Теперь перед следователем сидела совсем другая Ольга: ни та, что носила маску, ни та, что так цинично смотрела на окружающий ее мир. Это была женщина, видимо, принявшая какое-то трудно давшееся ей решение. Следователь пытался понять: что произошло с этой женщиной? Прозрела, опомнилась? Внезапно наступило духовное обновление? Нет, конечно. Но нельзя было не заметить, как внутренне переменилась Ольга. И эта перемена в известной мере определила ее поведение. У нее не было каких-то убеждений, идей. Была лишь жажда сладкой, бездумной жизни. И сейчас она поняла, что поставила не на ту карту, что она проиграла, и не одна, а вместе со всей своей компанией, ставшей теперь для нее ненужной, далекой и даже враждебной. Она знала: бывшие ее хозяева палец о палец не ударят для спасения или хотя бы облегчения ее участи. И Ольга избрала для себя единственно правильный в ее положении путь: раз попалась, да к тому же с явными уликами, надо признаваться во всем.

Говорит она тихим, размеренным голосом, глядя следователю прямо в лицо.

Ее родители еще до первой мировой войны, сразу же после свадьбы покинули Россию. Отец — немец. Мать — русская. Жили недалеко от Саратова, на берегу Волги. Жили небогато, бедствовали и в далекие неведомые края отправились в поисках счастья. Куда ехать, где найдешь это счастье? Все решило письмо дяди Андрея. Мамин брат жил в Тунисе, писал, что преуспевает, стал хозяином солидного «оффиса». «Приезжайте, не пожалеете».

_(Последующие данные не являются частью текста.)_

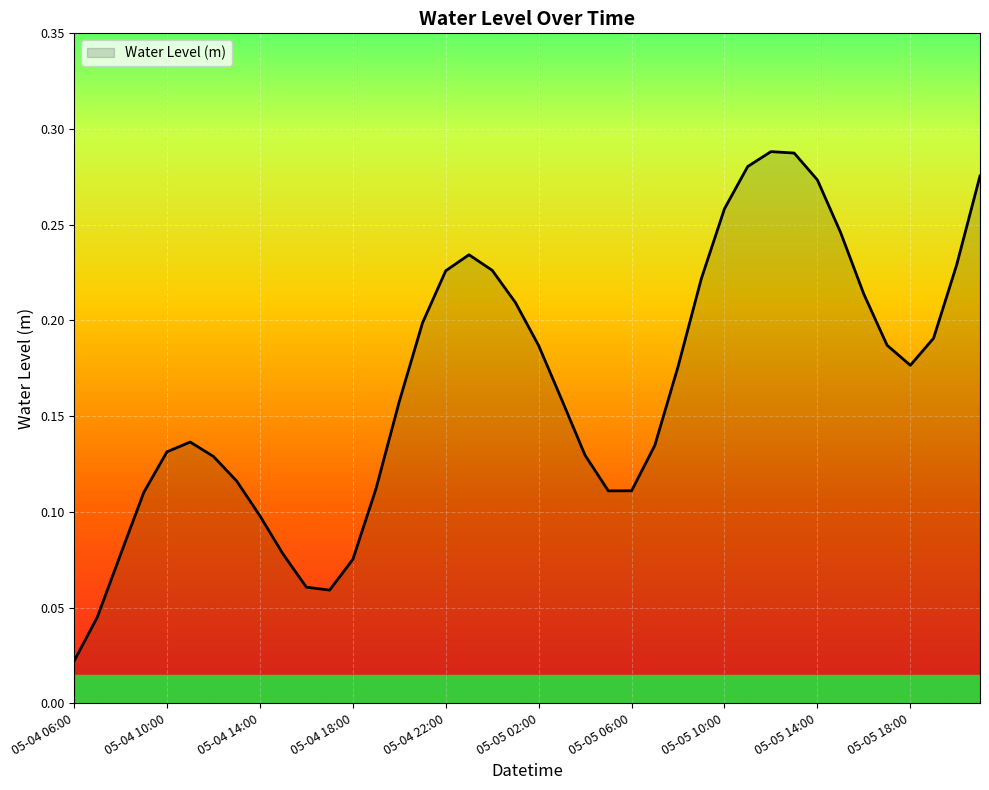

True or false: the data has more than 1 interior local peaks.

True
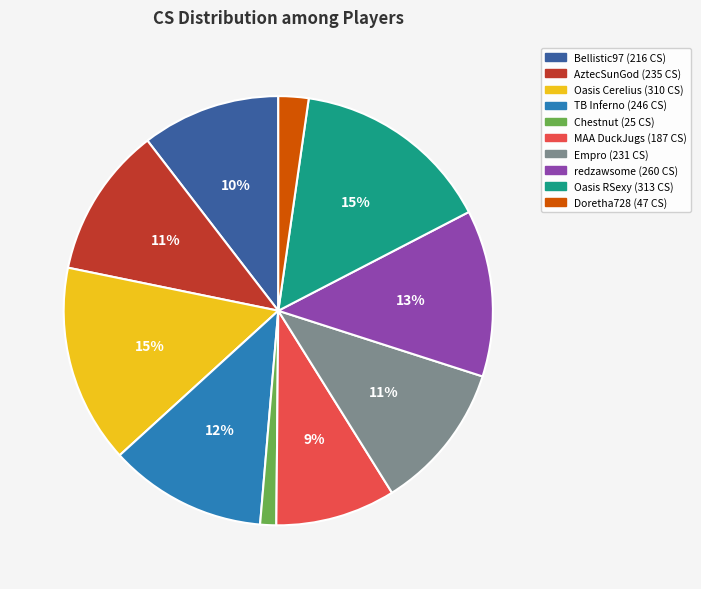

Combined, do Empro and Chestnut account for over 50%?

No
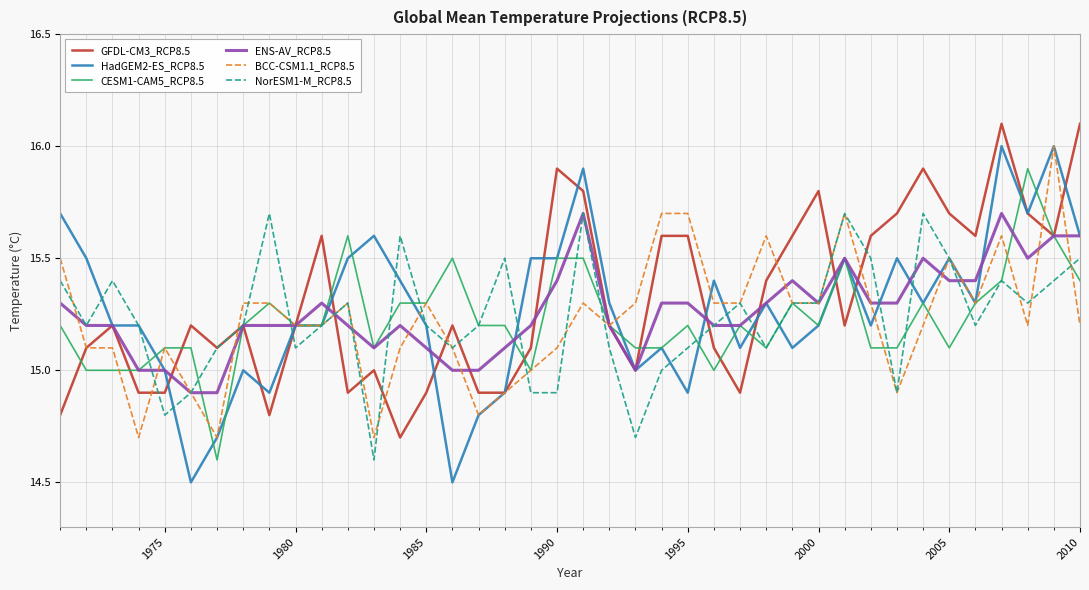

What is the difference between the second highest and minimum values in the ENS-AV_RCP8.5 series?

0.8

Мама и бабушка трогательно прощались с Волгой, даже всплакнули. А отец был более сдержан, хотя и у него на душе горько — тяжело ему уезжать с берегов этой широкой русской реки: здесь жили отец и дед его, здесь он родился, рос... Отчий дом! И даже там, далеко-далеко от Волги, под знойным небом Африки, одной из первых колыбельных песен, что напевала бабка Олюшке, была грустная песнь о русской реке. Отец сердился на бабушку, говорил, что с Россией, с Волгой все и навсегда покончено, и грозно объявил, что жизнь в доме своем намерен строить на европейский лад.